Pemain Persija Jakarta, Maman Abdurahman, mengungkapkan rasa empatinya kepada keluarga korban Harun Al Rasyid Lestaluhu. Ia menyatakan turut berduka cita yang sedalam-dalamnya untuk pihak-pihak terkait.
Selain itu, mantan pemain Persib Bandung tersebut juga menegaskan penolakannya terhadap momen-momen negatif yang masih berkaitan dengan dunia sepakbola. Menurutnya, sepakbola itu seharusnya jadi pemersatu bangsa.

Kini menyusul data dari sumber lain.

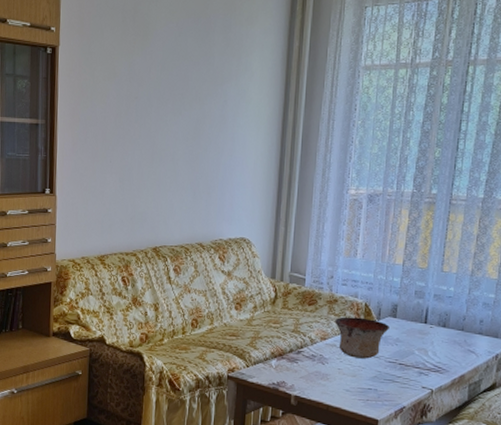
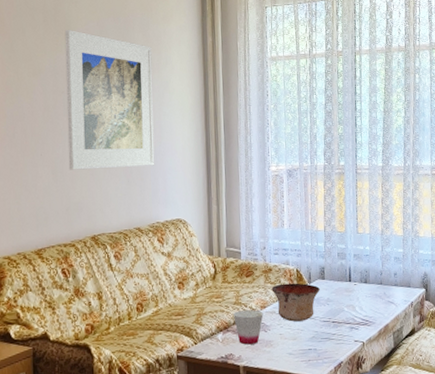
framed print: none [136,30,231,180] -> present [64,29,155,170]
cup: none [290,339,323,375] -> present [233,310,264,345]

“Saya menyesalkan kejadian yang menyebabkan adanya korban jiwa,” kata Maman kepada INDOSPORT.

Maman Abdurahman menyampaikan belasungkawa kepada Jakmania.
“Buat saya, sepakbola itu hiburan untuk rakyat, dan menjadi momen untuk mempererat tali silaturahmi dan persatuan bangsa ini, sebenarnya. Bukannya ajang saling bunuh atau berperang,” tegasnya.
Senada dengan Maman, pelatih Persija Muhammad Zein Alhadad juga ikut berkabung. Ia memberi dukungan mental kepada keluarga korban untuk menghadapi suasana duka ini.

Muhammad Zein Al Hadad menyampaikan belasungkawa terhadap ke The Jakmania.
“Semoga kejadian ini yang terakhir dan kami mengucapkan turut berduka cita, semoga arwahnya husnul khotimah dan keluarga yang ditinggalkan diberi kekuatan iman, amin,” kata pelatih yang akrab disapa Mamak itu.
Seperti diketahui, Jakmania tengah dirundung kesedihan karena seorang anggotanya asal Kalimalang, Harun Al Rasyid Lestaluhu, tewas di Tol Palimanan km 188, setelah mendapat pengeroyokan brutal dari warga sekitar, Minggu (06/11/16).
Harun, yang akrab disapa Bang Ambon, saat itu sedang dalam perjalanan pulang ke Jakarta, setelah menonton laga antara Persija melawan Persib di Stadion Manahan Solo, Sabtu (05/11/16).